Jij hebt boxen van 8 ohm. Als je 1 box per versterkeruitgang aansluit, draait de versterker dus met een weerstand van 8 ohm. Dat is bij geen enkele versterker een probleem, dus wat jij aan wil sluiten moet gewoon kunnen.

En voor het geval je geen nieuwe versterker hebt gekocht, maar hem zoals iedereen die begint vierdehands hebt gekocht / gekregen / op zolder gevonden en dus het papiertje niet ongelezen in een doos hebt liggen (...): Waarschijnlijk dacht je dat die versterker 4 ohm uitstuurt omdat er op staat "2*150 watt @ 4 ohm" of iets dergelijks.
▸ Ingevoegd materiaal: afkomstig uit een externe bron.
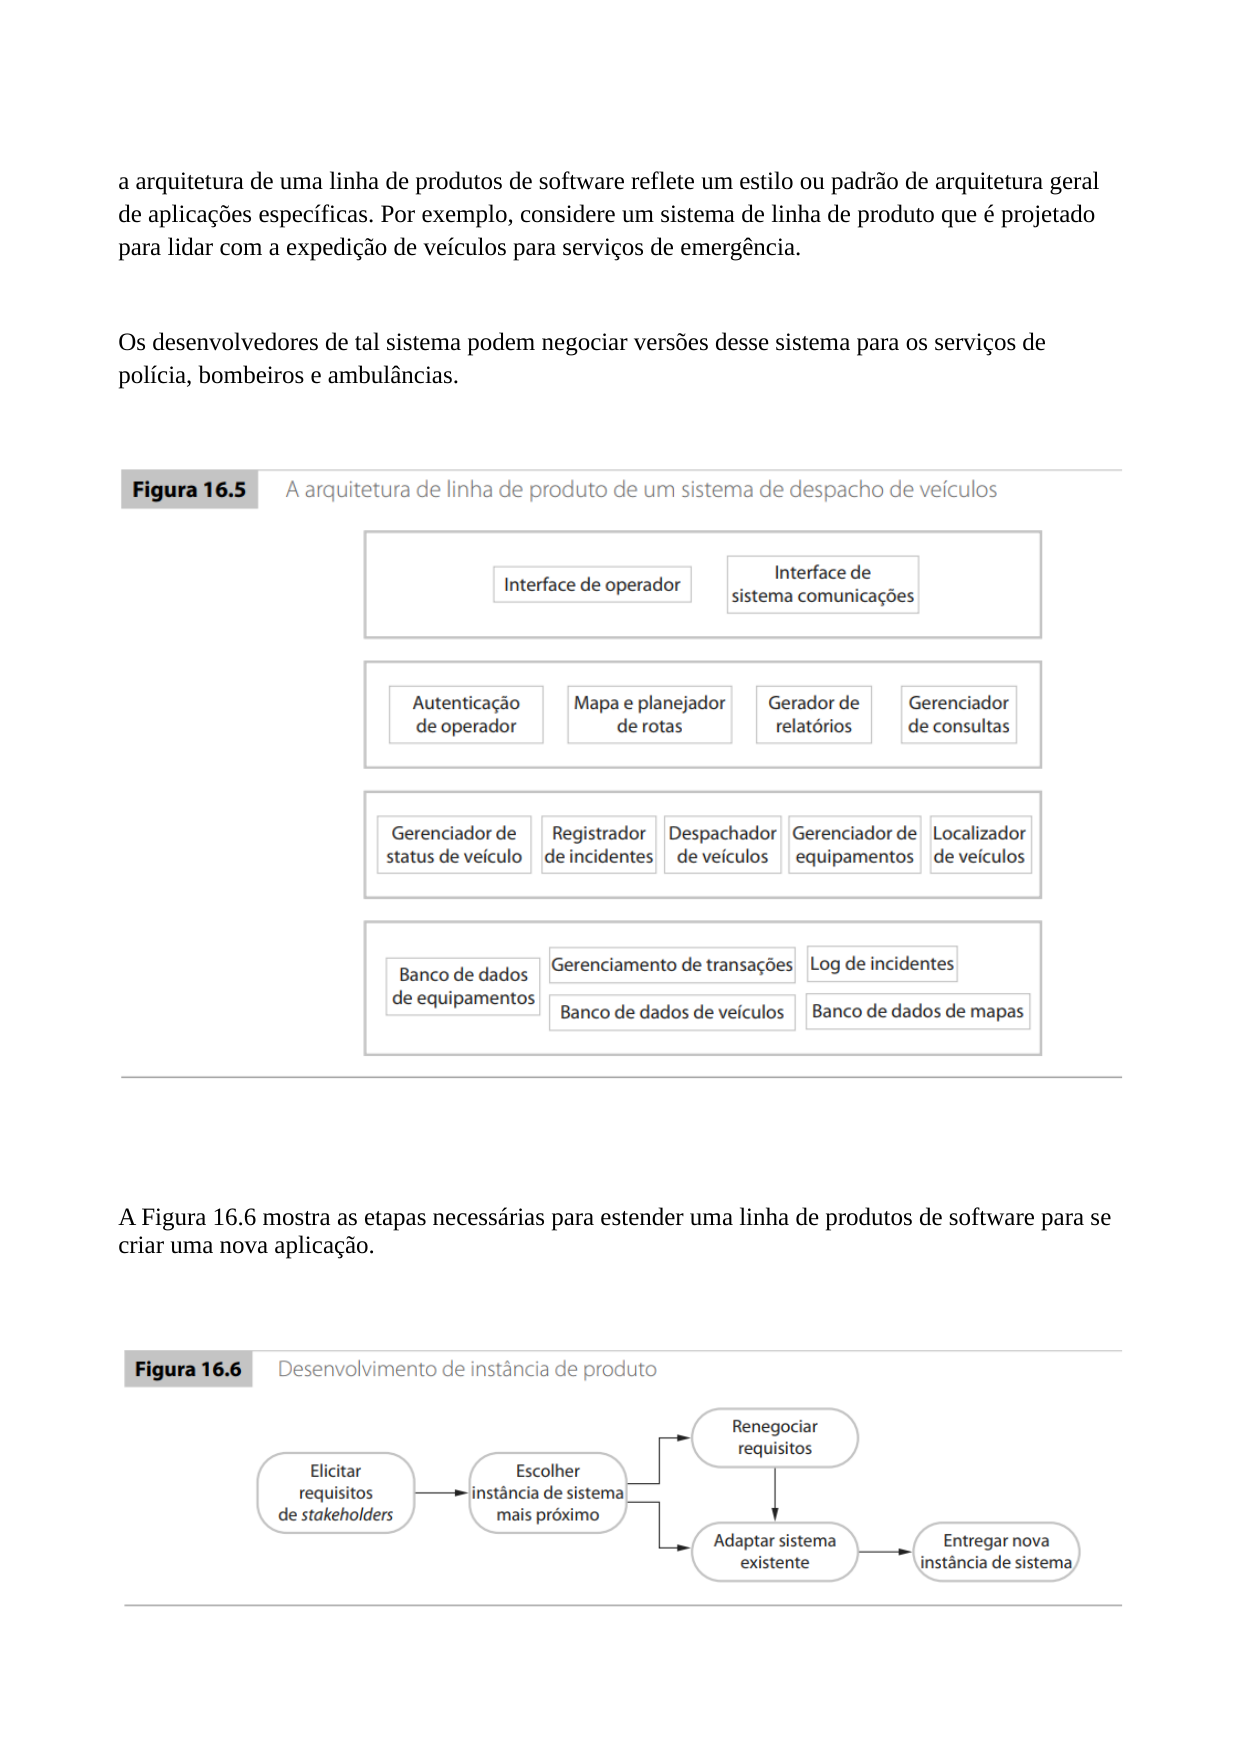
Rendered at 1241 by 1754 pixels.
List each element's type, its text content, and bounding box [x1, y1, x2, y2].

text A Figura 16.6 mostra as etapas necessárias para estender uma linha de produtos de software para se criar uma nova aplicação. [118, 1202, 1122, 1259]
picture [118, 1345, 1123, 1615]
picture [118, 465, 1123, 1087]
text a arquitetura de uma linha de produtos de software reflete um estilo ou padrão de arquitetura geral de aplicações específicas. Por exemplo, considere um sistema de linha de produto que é projetado para lidar com a expedição de veículos para serviços de emergência. [118, 166, 1122, 261]
text Os desenvolvedores de tal sistema podem negociar versões desse sistema para os serviços de polícia, bombeiros e ambulâncias. [118, 327, 1122, 389]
Dat is dus alleen maar een voorbeeld. 

Succes! Robert

----------


## berth

> citaat:_Geplaatst door moderator_
> 
> Werd er niet chagerijnig van, kreeg wel kromme tenen bij het lezen van zoveel onzin die echt kant noch wal raakte!
> 
> Eerst en vooral: ik ben geen techneut, weet alleen hoe de principes werken...
> Maar daarom laat ik het graag aan anderen over om te reageren met een verhaal wat klopt!
> Vriendelijk verzoek aan de anderen met geen-uiterst beperkte kennis om dat ook te doen!
> 
> In antwoord op de vraag:
> ...



Das erg duidelijk mod!!

----------


## Upgrading your system

Ik ben het bijna met de mod eens, alleen:

Het is niet zo dat je als je er twee kasten van 4 Ohm op zet het altijd 2 ohm wordt...

Dit ligt eraan of je het geheel paralel of in serie zet.

Verder sluit ik me er helemaal bij aan.. dus bij deze

----------